Couple therapist: With this mistake parents destroy their sex life
Many parents complain about having too little sex after the birth of a child
According to couple therapist Stefan Woinoff, most parents eventually make the same mistake: they no longer call themselves by their first name
At the top of the video you can see the secrets of a happy relationship
Even if young parents are looking forward to their offspring, many of them are secretly afraid that their sex life will suffer from the offspring.
The couple therapist and relationship expert Stefan Woinoff knows that this fear is not unfounded. But he says: That does not have to be.
► In his opinion, the relationships of couples with children fail for one reason in particular: Couples begin to consider themselves as parents and no longer as lovers.
Against this background, Woinoff above all warns against a habit:
“I recommend to all parents not to call each other ‘mom’ or ‘daddy’, but the right name. This is the relationship trap number one, “warns the couple therapist.

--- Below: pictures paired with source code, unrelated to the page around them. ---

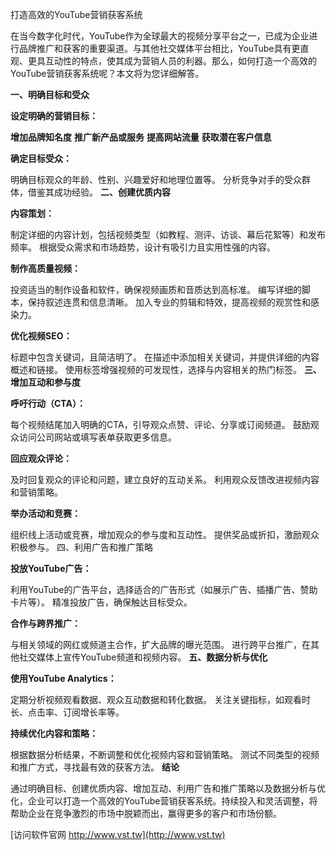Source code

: 打造高效的YouTube营销获客系统

在当今数字化时代，YouTube作为全球最大的视频分享平台之一，已成为企业进行品牌推广和获客的重要渠道。与其他社交媒体平台相比，YouTube具有更直观、更具互动性的特点，使其成为营销人员的利器。那么，如何打造一个高效的YouTube营销获客系统呢？本文将为您详细解答。

**一、明确目标和受众**

**设定明确的营销目标：**

**增加品牌知名度**
**推广新产品或服务**
**提高网站流量**
**获取潜在客户信息**

**确定目标受众：**

明确目标观众的年龄、性别、兴趣爱好和地理位置等。
分析竞争对手的受众群体，借鉴其成功经验。
**二、创建优质内容**

**内容策划：**

制定详细的内容计划，包括视频类型（如教程、测评、访谈、幕后花絮等）和发布频率。
根据受众需求和市场趋势，设计有吸引力且实用性强的内容。

**制作高质量视频：**

投资适当的制作设备和软件，确保视频画质和音质达到高标准。
编写详细的脚本，保持叙述连贯和信息清晰。
加入专业的剪辑和特效，提高视频的观赏性和感染力。

**优化视频SEO：**

标题中包含关键词，且简洁明了。
在描述中添加相关关键词，并提供详细的内容概述和链接。
使用标签增强视频的可发现性，选择与内容相关的热门标签。
**三、增加互动和参与度**

**呼吁行动（CTA）：**

每个视频结尾加入明确的CTA，引导观众点赞、评论、分享或订阅频道。
鼓励观众访问公司网站或填写表单获取更多信息。

**回应观众评论：**

及时回复观众的评论和问题，建立良好的互动关系。
利用观众反馈改进视频内容和营销策略。

**举办活动和竞赛：**

组织线上活动或竞赛，增加观众的参与度和互动性。
提供奖品或折扣，激励观众积极参与。
四、利用广告和推广策略

**投放YouTube广告：**

利用YouTube的广告平台，选择适合的广告形式（如展示广告、插播广告、赞助卡片等）。
精准投放广告，确保触达目标受众。

**合作与跨界推广：**

与相关领域的网红或频道主合作，扩大品牌的曝光范围。
进行跨平台推广，在其他社交媒体上宣传YouTube频道和视频内容。
**五、数据分析与优化**

**使用YouTube Analytics：**

定期分析视频观看数据、观众互动数据和转化数据。
关注关键指标，如观看时长、点击率、订阅增长率等。

**持续优化内容和策略：**

根据数据分析结果，不断调整和优化视频内容和营销策略。
测试不同类型的视频和推广方式，寻找最有效的获客方法。
**结论**

通过明确目标、创建优质内容、增加互动、利用广告和推广策略以及数据分析与优化，企业可以打造一个高效的YouTube营销获客系统。持续投入和灵活调整，将帮助企业在竞争激烈的市场中脱颖而出，赢得更多的客户和市场份额。


[访问软件官网 http://www.vst.tw](http://www.vst.tw)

“Parents organize too much brimstone”
For once couples start not to call themselves by their first names, they fall more and more into the role of parents according to Woinoff. Where this can lead, he regularly experiences in his practice.
“Several years ago, I had conversations with a couple in their mid-forties who had sex the last time they conceived their daughter,” says the couple therapist.
“Upon request, I learned that this daughter was already twelve years old.”
Another cause that causes parents to alienate, according to Woinoff, is that they pay too much attention to their child.
“I think that it is just the young parents with the Brimborium to the child something exaggerated,” says the expert. “In the past, kids just ran along. Now a huge effort is being made around them. “
“Marriage is always a compromise”
The same is true according to Woinoff for sex. Normal sex is no longer enough for many couples.
► “Either, it is made a special event, or sex does not take place,” says the couple therapist.
The conclusion of the couple therapist, which he drew from his work sounds sobering:
“The egg-laying Wollmilchsau, the everlasting, erotically exciting and one hundred percent love, you never get.”
However, through his advice that parents should also consider themselves lovers, couples could make the most of their relationship.